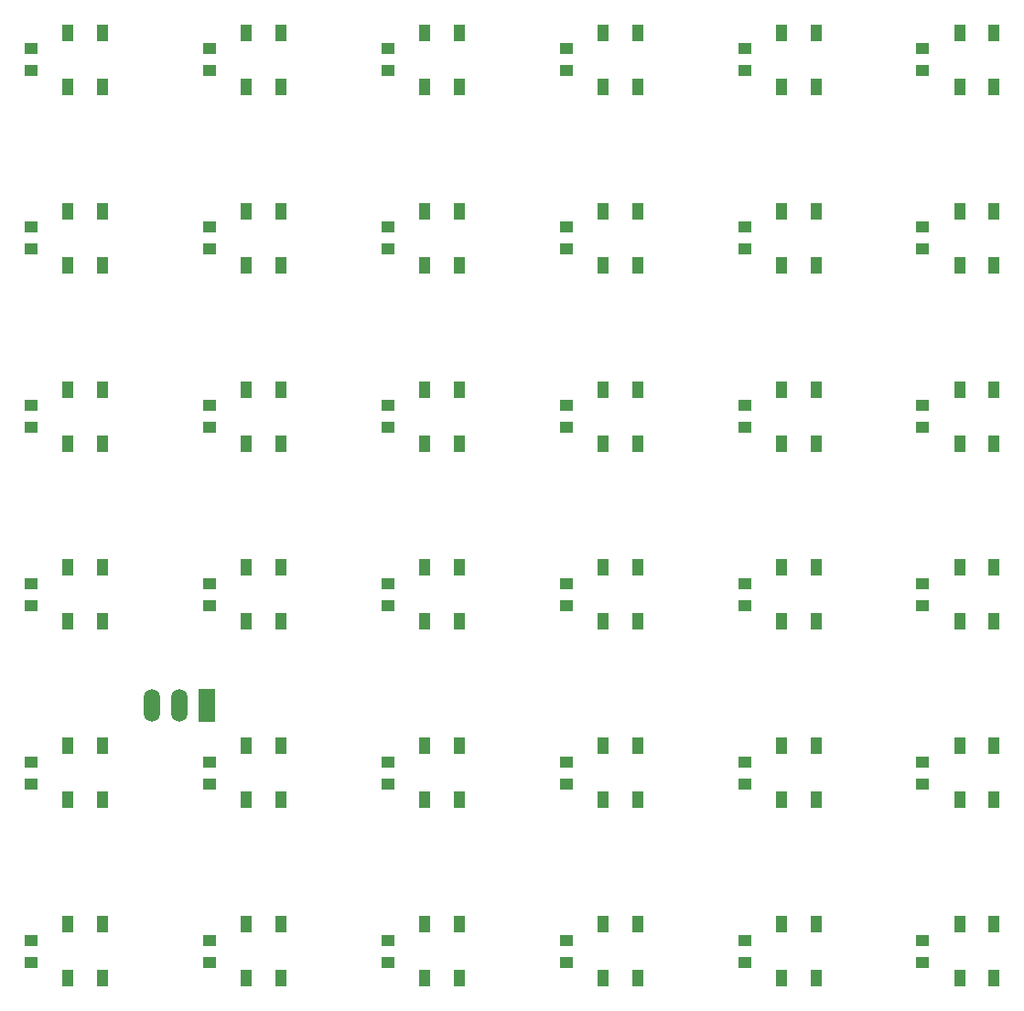
<source format=gbr>
G04 #@! TF.FileFunction,Paste,Top*
%FSLAX46Y46*%
G04 Gerber Fmt 4.6, Leading zero omitted, Abs format (unit mm)*
G04 Created by KiCad (PCBNEW 4.0.5) date *
%MOMM*%
%LPD*%
G01*
G04 APERTURE LIST*
%ADD10C,0.100000*%
%ADD11R,1.506220X3.014980*%
%ADD12O,1.506220X3.014980*%
%ADD13R,1.250000X1.000000*%
%ADD14R,1.000000X1.600000*%
G04 APERTURE END LIST*
D10*
D11*
X131540000Y-119000000D03*
D12*
X129000000Y-119000000D03*
X126460000Y-119000000D03*
D13*
X115250000Y-58250000D03*
X115250000Y-60250000D03*
X115250000Y-74750000D03*
X115250000Y-76750000D03*
X115250000Y-91250000D03*
X115250000Y-93250000D03*
X115250000Y-107750000D03*
X115250000Y-109750000D03*
X115250000Y-124250000D03*
X115250000Y-126250000D03*
X115250000Y-140750000D03*
X115250000Y-142750000D03*
X131750000Y-58250000D03*
X131750000Y-60250000D03*
X131750000Y-74750000D03*
X131750000Y-76750000D03*
X131750000Y-91250000D03*
X131750000Y-93250000D03*
X131750000Y-107750000D03*
X131750000Y-109750000D03*
X131750000Y-124250000D03*
X131750000Y-126250000D03*
X131750000Y-140750000D03*
X131750000Y-142750000D03*
X148250000Y-58250000D03*
X148250000Y-60250000D03*
X148250000Y-74750000D03*
X148250000Y-76750000D03*
X148250000Y-91250000D03*
X148250000Y-93250000D03*
X148250000Y-107750000D03*
X148250000Y-109750000D03*
X148250000Y-124250000D03*
X148250000Y-126250000D03*
X148250000Y-140750000D03*
X148250000Y-142750000D03*
X164750000Y-58250000D03*
X164750000Y-60250000D03*
X164750000Y-74750000D03*
X164750000Y-76750000D03*
X164750000Y-91250000D03*
X164750000Y-93250000D03*
X164750000Y-107750000D03*
X164750000Y-109750000D03*
X164750000Y-124250000D03*
X164750000Y-126250000D03*
X164750000Y-140750000D03*
X164750000Y-142750000D03*
X181250000Y-58250000D03*
X181250000Y-60250000D03*
X181250000Y-74750000D03*
X181250000Y-76750000D03*
X181250000Y-91250000D03*
X181250000Y-93250000D03*
X181250000Y-107750000D03*
X181250000Y-109750000D03*
X181250000Y-124250000D03*
X181250000Y-126250000D03*
X181250000Y-140750000D03*
X181250000Y-142750000D03*
X197750000Y-58250000D03*
X197750000Y-60250000D03*
X197750000Y-74750000D03*
X197750000Y-76750000D03*
X197750000Y-91250000D03*
X197750000Y-93250000D03*
X197750000Y-107750000D03*
X197750000Y-109750000D03*
X197750000Y-124250000D03*
X197750000Y-126250000D03*
X197750000Y-140750000D03*
X197750000Y-142750000D03*
D14*
X121850000Y-56750000D03*
X118650000Y-56750000D03*
X121850000Y-61750000D03*
X118650000Y-61750000D03*
X121850000Y-73250000D03*
X118650000Y-73250000D03*
X121850000Y-78250000D03*
X118650000Y-78250000D03*
X121850000Y-89750000D03*
X118650000Y-89750000D03*
X121850000Y-94750000D03*
X118650000Y-94750000D03*
X121850000Y-106250000D03*
X118650000Y-106250000D03*
X121850000Y-111250000D03*
X118650000Y-111250000D03*
X121850000Y-122750000D03*
X118650000Y-122750000D03*
X121850000Y-127750000D03*
X118650000Y-127750000D03*
X121850000Y-139250000D03*
X118650000Y-139250000D03*
X121850000Y-144250000D03*
X118650000Y-144250000D03*
X138350000Y-56750000D03*
X135150000Y-56750000D03*
X138350000Y-61750000D03*
X135150000Y-61750000D03*
X138350000Y-73250000D03*
X135150000Y-73250000D03*
X138350000Y-78250000D03*
X135150000Y-78250000D03*
X138350000Y-89750000D03*
X135150000Y-89750000D03*
X138350000Y-94750000D03*
X135150000Y-94750000D03*
X138350000Y-106250000D03*
X135150000Y-106250000D03*
X138350000Y-111250000D03*
X135150000Y-111250000D03*
X138350000Y-122750000D03*
X135150000Y-122750000D03*
X138350000Y-127750000D03*
X135150000Y-127750000D03*
X138350000Y-139250000D03*
X135150000Y-139250000D03*
X138350000Y-144250000D03*
X135150000Y-144250000D03*
X154850000Y-56750000D03*
X151650000Y-56750000D03*
X154850000Y-61750000D03*
X151650000Y-61750000D03*
X154850000Y-73250000D03*
X151650000Y-73250000D03*
X154850000Y-78250000D03*
X151650000Y-78250000D03*
X154850000Y-89750000D03*
X151650000Y-89750000D03*
X154850000Y-94750000D03*
X151650000Y-94750000D03*
X154850000Y-106250000D03*
X151650000Y-106250000D03*
X154850000Y-111250000D03*
X151650000Y-111250000D03*
X154850000Y-122750000D03*
X151650000Y-122750000D03*
X154850000Y-127750000D03*
X151650000Y-127750000D03*
X154850000Y-139250000D03*
X151650000Y-139250000D03*
X154850000Y-144250000D03*
X151650000Y-144250000D03*
X171350000Y-56750000D03*
X168150000Y-56750000D03*
X171350000Y-61750000D03*
X168150000Y-61750000D03*
X171350000Y-73250000D03*
X168150000Y-73250000D03*
X171350000Y-78250000D03*
X168150000Y-78250000D03*
X171350000Y-89750000D03*
X168150000Y-89750000D03*
X171350000Y-94750000D03*
X168150000Y-94750000D03*
X171350000Y-106250000D03*
X168150000Y-106250000D03*
X171350000Y-111250000D03*
X168150000Y-111250000D03*
X171350000Y-122750000D03*
X168150000Y-122750000D03*
X171350000Y-127750000D03*
X168150000Y-127750000D03*
X171350000Y-139250000D03*
X168150000Y-139250000D03*
X171350000Y-144250000D03*
X168150000Y-144250000D03*
X187850000Y-56750000D03*
X184650000Y-56750000D03*
X187850000Y-61750000D03*
X184650000Y-61750000D03*
X187850000Y-73250000D03*
X184650000Y-73250000D03*
X187850000Y-78250000D03*
X184650000Y-78250000D03*
X187850000Y-89750000D03*
X184650000Y-89750000D03*
X187850000Y-94750000D03*
X184650000Y-94750000D03*
X187850000Y-106250000D03*
X184650000Y-106250000D03*
X187850000Y-111250000D03*
X184650000Y-111250000D03*
X187850000Y-122750000D03*
X184650000Y-122750000D03*
X187850000Y-127750000D03*
X184650000Y-127750000D03*
X187850000Y-139250000D03*
X184650000Y-139250000D03*
X187850000Y-144250000D03*
X184650000Y-144250000D03*
X204350000Y-56750000D03*
X201150000Y-56750000D03*
X204350000Y-61750000D03*
X201150000Y-61750000D03*
X204350000Y-73250000D03*
X201150000Y-73250000D03*
X204350000Y-78250000D03*
X201150000Y-78250000D03*
X204350000Y-89750000D03*
X201150000Y-89750000D03*
X204350000Y-94750000D03*
X201150000Y-94750000D03*
X204350000Y-106250000D03*
X201150000Y-106250000D03*
X204350000Y-111250000D03*
X201150000Y-111250000D03*
X204350000Y-122750000D03*
X201150000Y-122750000D03*
X204350000Y-127750000D03*
X201150000Y-127750000D03*
X204350000Y-139250000D03*
X201150000Y-139250000D03*
X204350000Y-144250000D03*
X201150000Y-144250000D03*
M02*

</source>
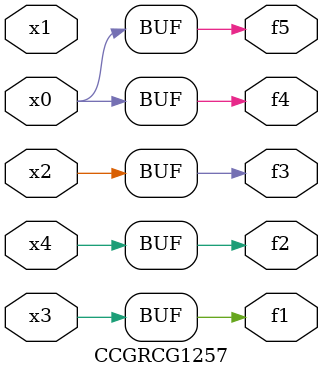
<source format=v>
module CCGRCG1257(
	input x0, x1, x2, x3, x4,
	output f1, f2, f3, f4, f5
);
	assign f1 = x3;
	assign f2 = x4;
	assign f3 = x2;
	assign f4 = x0;
	assign f5 = x0;
endmodule

</source>
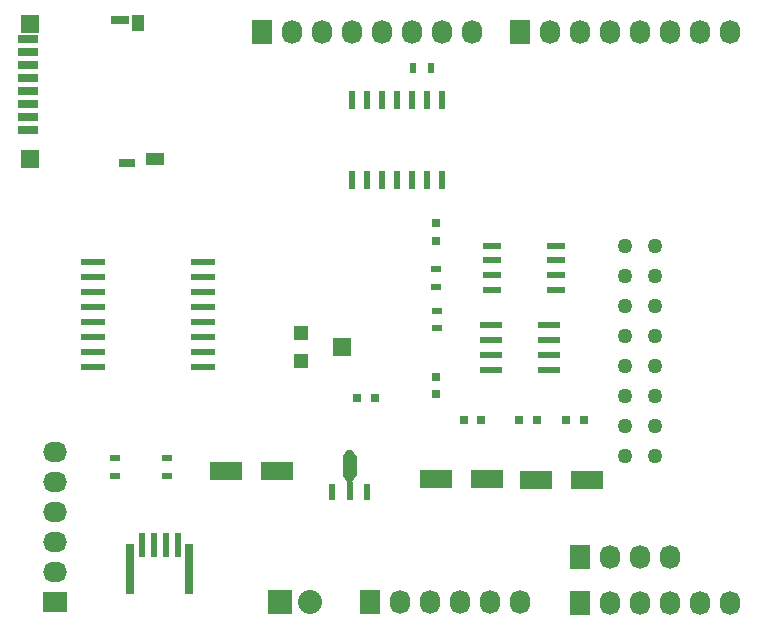
<source format=gts>
G04 #@! TF.FileFunction,Soldermask,Top*
%FSLAX46Y46*%
G04 Gerber Fmt 4.6, Leading zero omitted, Abs format (unit mm)*
G04 Created by KiCad (PCBNEW (2014-12-28 BZR 5260)-product) date Monday, January 05, 2015 'AMt' 10:18:13 AM*
%MOMM*%
G01*
G04 APERTURE LIST*
%ADD10C,0.152400*%
%ADD11R,1.750000X0.700000*%
%ADD12R,1.500000X1.500000*%
%ADD13R,1.500000X0.800000*%
%ADD14R,1.400000X0.800000*%
%ADD15R,1.550000X1.000000*%
%ADD16R,1.000000X1.450000*%
%ADD17C,1.270000*%
%ADD18R,2.800000X1.600000*%
%ADD19R,0.800000X0.750000*%
%ADD20R,0.750000X0.800000*%
%ADD21R,0.900000X0.500000*%
%ADD22R,0.500000X0.900000*%
%ADD23R,1.727200X2.032000*%
%ADD24O,1.727200X2.032000*%
%ADD25R,2.032000X2.032000*%
%ADD26O,2.032000X2.032000*%
%ADD27R,1.600000X0.600000*%
%ADD28R,0.500000X1.500000*%
%ADD29R,0.480000X1.400000*%
%ADD30R,0.560000X1.550000*%
%ADD31R,1.200000X1.800000*%
%ADD32R,2.032000X1.727200*%
%ADD33O,2.032000X1.727200*%
%ADD34R,0.600000X2.000000*%
%ADD35R,0.700000X4.200000*%
%ADD36R,1.500000X1.600000*%
%ADD37R,1.200000X1.200000*%
%ADD38R,1.970000X0.570000*%
%ADD39R,2.050000X0.590000*%
G04 APERTURE END LIST*
D10*
D11*
X134913500Y-97196500D03*
X134913500Y-96096500D03*
X134913500Y-94996500D03*
X134913500Y-93896500D03*
X134913500Y-92796500D03*
X134913500Y-91696500D03*
X134913500Y-90596500D03*
X134913500Y-89496500D03*
D12*
X135013500Y-88196500D03*
X135013500Y-99646500D03*
D13*
X142693500Y-87846500D03*
D14*
X143263500Y-99996500D03*
D15*
X145663500Y-99646500D03*
D16*
X144163500Y-88146500D03*
D17*
X185420000Y-124777500D03*
X187960000Y-124777500D03*
X185420000Y-122237500D03*
X187960000Y-122237500D03*
X185420000Y-119697500D03*
X187960000Y-119697500D03*
X185420000Y-117157500D03*
X187960000Y-117157500D03*
X185420000Y-114617500D03*
X187960000Y-114617500D03*
X185420000Y-112077500D03*
X187960000Y-112077500D03*
X185420000Y-109537500D03*
X187960000Y-109537500D03*
X185420000Y-106997500D03*
X187960000Y-106997500D03*
D18*
X182186000Y-126846000D03*
X177886000Y-126846000D03*
X173702400Y-126744400D03*
X169402400Y-126744400D03*
X155973200Y-126033200D03*
X151673200Y-126033200D03*
D19*
X173266800Y-121716800D03*
X171766800Y-121716800D03*
X180453600Y-121716800D03*
X181953600Y-121716800D03*
X162724400Y-119837200D03*
X164224400Y-119837200D03*
D20*
X169418000Y-118058500D03*
X169418000Y-119558500D03*
X169418000Y-105041000D03*
X169418000Y-106541000D03*
D21*
X142240000Y-126480000D03*
X142240000Y-124980000D03*
X146685000Y-126480000D03*
X146685000Y-124980000D03*
X169418000Y-110478000D03*
X169418000Y-108978000D03*
X169468800Y-113983200D03*
X169468800Y-112483200D03*
D22*
X168961500Y-91948000D03*
X167461500Y-91948000D03*
D23*
X154686000Y-88900000D03*
D24*
X157226000Y-88900000D03*
X159766000Y-88900000D03*
X162306000Y-88900000D03*
X164846000Y-88900000D03*
X167386000Y-88900000D03*
X169926000Y-88900000D03*
X172466000Y-88900000D03*
D23*
X181610000Y-133350000D03*
D24*
X184150000Y-133350000D03*
X186690000Y-133350000D03*
X189230000Y-133350000D03*
D25*
X156210000Y-137160000D03*
D26*
X158750000Y-137160000D03*
D23*
X163830000Y-137160000D03*
D24*
X166370000Y-137160000D03*
X168910000Y-137160000D03*
X171450000Y-137160000D03*
X173990000Y-137160000D03*
X176530000Y-137160000D03*
D23*
X181610000Y-137223500D03*
D24*
X184150000Y-137223500D03*
X186690000Y-137223500D03*
X189230000Y-137223500D03*
X191770000Y-137223500D03*
X194310000Y-137223500D03*
D27*
X174147500Y-110714000D03*
X179547500Y-110714000D03*
X174147500Y-109464000D03*
X174147500Y-108214000D03*
X174147500Y-106964000D03*
X179547500Y-109464000D03*
X179547500Y-108214000D03*
X179547500Y-106964000D03*
D28*
X169916000Y-94629000D03*
X168646000Y-94629000D03*
X167376000Y-94629000D03*
X166106000Y-94629000D03*
X164836000Y-94629000D03*
X163566000Y-94629000D03*
X162296000Y-94629000D03*
X162296000Y-101379000D03*
X163566000Y-101379000D03*
X164836000Y-101379000D03*
X166106000Y-101379000D03*
X167376000Y-101379000D03*
X168646000Y-101379000D03*
X169916000Y-101379000D03*
D19*
X176440400Y-121716800D03*
X177940400Y-121716800D03*
D29*
X160601660Y-127784860D03*
D30*
X162102800Y-127733200D03*
D29*
X163603940Y-127784860D03*
D31*
X162102800Y-125633200D03*
D10*
G36*
X162652800Y-126483200D02*
X162352800Y-126983200D01*
X161852800Y-126983200D01*
X161552800Y-126483200D01*
X162652800Y-126483200D01*
X162652800Y-126483200D01*
G37*
G36*
X161552800Y-124783200D02*
X161852800Y-124283200D01*
X162352800Y-124283200D01*
X162652800Y-124783200D01*
X161552800Y-124783200D01*
X161552800Y-124783200D01*
G37*
D23*
X176530000Y-88900000D03*
D24*
X179070000Y-88900000D03*
X181610000Y-88900000D03*
X184150000Y-88900000D03*
X186690000Y-88900000D03*
X189230000Y-88900000D03*
X191770000Y-88900000D03*
X194310000Y-88900000D03*
D32*
X137160000Y-137160000D03*
D33*
X137160000Y-134620000D03*
X137160000Y-132080000D03*
X137160000Y-129540000D03*
X137160000Y-127000000D03*
X137160000Y-124460000D03*
D34*
X145550000Y-132350000D03*
X144550000Y-132350000D03*
X146550000Y-132350000D03*
X147550000Y-132350000D03*
D35*
X143550000Y-134350000D03*
X148550000Y-134350000D03*
D36*
X161470000Y-115570000D03*
D37*
X158020000Y-114370000D03*
X158020000Y-116770000D03*
D38*
X179005000Y-113665000D03*
X179005000Y-114935000D03*
X179005000Y-116205000D03*
X179005000Y-117475000D03*
X174055000Y-113665000D03*
X174055000Y-114935000D03*
X174055000Y-116205000D03*
X174055000Y-117475000D03*
D39*
X149733000Y-117221000D03*
X149733000Y-115951000D03*
X149733000Y-114681000D03*
X149733000Y-113411000D03*
X149733000Y-112141000D03*
X149733000Y-110871000D03*
X149733000Y-109601000D03*
X149733000Y-108331000D03*
X140423000Y-108331000D03*
X140423000Y-109601000D03*
X140423000Y-110871000D03*
X140423000Y-112141000D03*
X140423000Y-113411000D03*
X140423000Y-114681000D03*
X140423000Y-115951000D03*
X140423000Y-117221000D03*
M02*

</source>
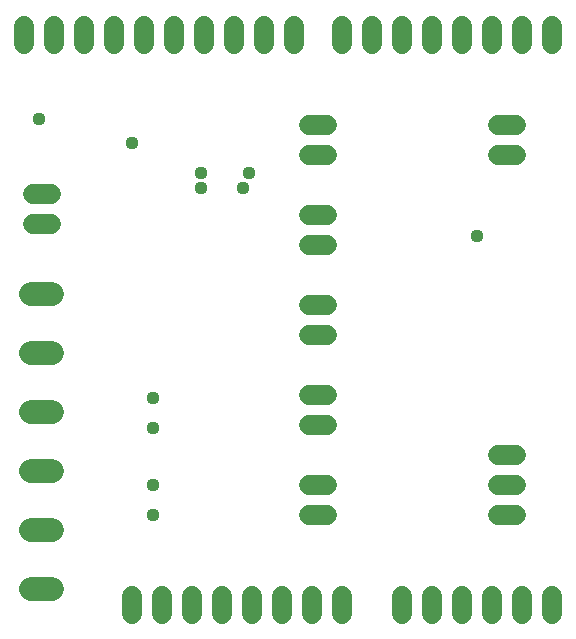
<source format=gbs>
G75*
G70*
%OFA0B0*%
%FSLAX24Y24*%
%IPPOS*%
%LPD*%
%AMOC8*
5,1,8,0,0,1.08239X$1,22.5*
%
%ADD10C,0.0680*%
%ADD11C,0.0785*%
%ADD12C,0.0437*%
D10*
X005350Y001150D02*
X005350Y001750D01*
X006350Y001750D02*
X006350Y001150D01*
X007350Y001150D02*
X007350Y001750D01*
X008350Y001750D02*
X008350Y001150D01*
X009350Y001150D02*
X009350Y001750D01*
X010350Y001750D02*
X010350Y001150D01*
X011350Y001150D02*
X011350Y001750D01*
X012350Y001750D02*
X012350Y001150D01*
X014350Y001150D02*
X014350Y001750D01*
X015350Y001750D02*
X015350Y001150D01*
X016350Y001150D02*
X016350Y001750D01*
X017350Y001750D02*
X017350Y001150D01*
X018350Y001150D02*
X018350Y001750D01*
X019350Y001750D02*
X019350Y001150D01*
X018150Y004450D02*
X017550Y004450D01*
X017550Y005450D02*
X018150Y005450D01*
X018150Y006450D02*
X017550Y006450D01*
X011850Y005450D02*
X011250Y005450D01*
X011250Y004450D02*
X011850Y004450D01*
X011850Y007450D02*
X011250Y007450D01*
X011250Y008450D02*
X011850Y008450D01*
X011850Y010450D02*
X011250Y010450D01*
X011250Y011450D02*
X011850Y011450D01*
X011850Y013450D02*
X011250Y013450D01*
X011250Y014450D02*
X011850Y014450D01*
X011850Y016450D02*
X011250Y016450D01*
X011250Y017450D02*
X011850Y017450D01*
X012350Y020150D02*
X012350Y020750D01*
X013350Y020750D02*
X013350Y020150D01*
X014350Y020150D02*
X014350Y020750D01*
X015350Y020750D02*
X015350Y020150D01*
X016350Y020150D02*
X016350Y020750D01*
X017350Y020750D02*
X017350Y020150D01*
X018350Y020150D02*
X018350Y020750D01*
X019350Y020750D02*
X019350Y020150D01*
X018150Y017450D02*
X017550Y017450D01*
X017550Y016450D02*
X018150Y016450D01*
X010750Y020150D02*
X010750Y020750D01*
X009750Y020750D02*
X009750Y020150D01*
X008750Y020150D02*
X008750Y020750D01*
X007750Y020750D02*
X007750Y020150D01*
X006750Y020150D02*
X006750Y020750D01*
X005750Y020750D02*
X005750Y020150D01*
X004750Y020150D02*
X004750Y020750D01*
X003750Y020750D02*
X003750Y020150D01*
X002750Y020150D02*
X002750Y020750D01*
X001750Y020750D02*
X001750Y020150D01*
X002050Y015150D02*
X002650Y015150D01*
X002650Y014150D02*
X002050Y014150D01*
D11*
X001990Y001981D02*
X002695Y001981D01*
X002695Y003950D02*
X001990Y003950D01*
X001990Y005919D02*
X002695Y005919D01*
X002695Y007881D02*
X001990Y007881D01*
X001990Y009850D02*
X002695Y009850D01*
X002695Y011819D02*
X001990Y011819D01*
D12*
X006050Y008350D03*
X006050Y007350D03*
X006050Y005450D03*
X006050Y004450D03*
X007650Y015350D03*
X007650Y015850D03*
X009050Y015350D03*
X009250Y015850D03*
X005350Y016850D03*
X002250Y017650D03*
X016850Y013750D03*
M02*

</source>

· · · · ·

→ The task: Above are the records; from them, give again exactly the lines from the one containing "X121850000Y-56750000D03*" to the one containing "X121850000Y-144250000D03*", both lines included, and nothing more.

→ The answer:
X121850000Y-56750000D03*
X118650000Y-56750000D03*
X121850000Y-61750000D03*
X118650000Y-61750000D03*
X121850000Y-73250000D03*
X118650000Y-73250000D03*
X121850000Y-78250000D03*
X118650000Y-78250000D03*
X121850000Y-89750000D03*
X118650000Y-89750000D03*
X121850000Y-94750000D03*
X118650000Y-94750000D03*
X121850000Y-106250000D03*
X118650000Y-106250000D03*
X121850000Y-111250000D03*
X118650000Y-111250000D03*
X121850000Y-122750000D03*
X118650000Y-122750000D03*
X121850000Y-127750000D03*
X118650000Y-127750000D03*
X121850000Y-139250000D03*
X118650000Y-139250000D03*
X121850000Y-144250000D03*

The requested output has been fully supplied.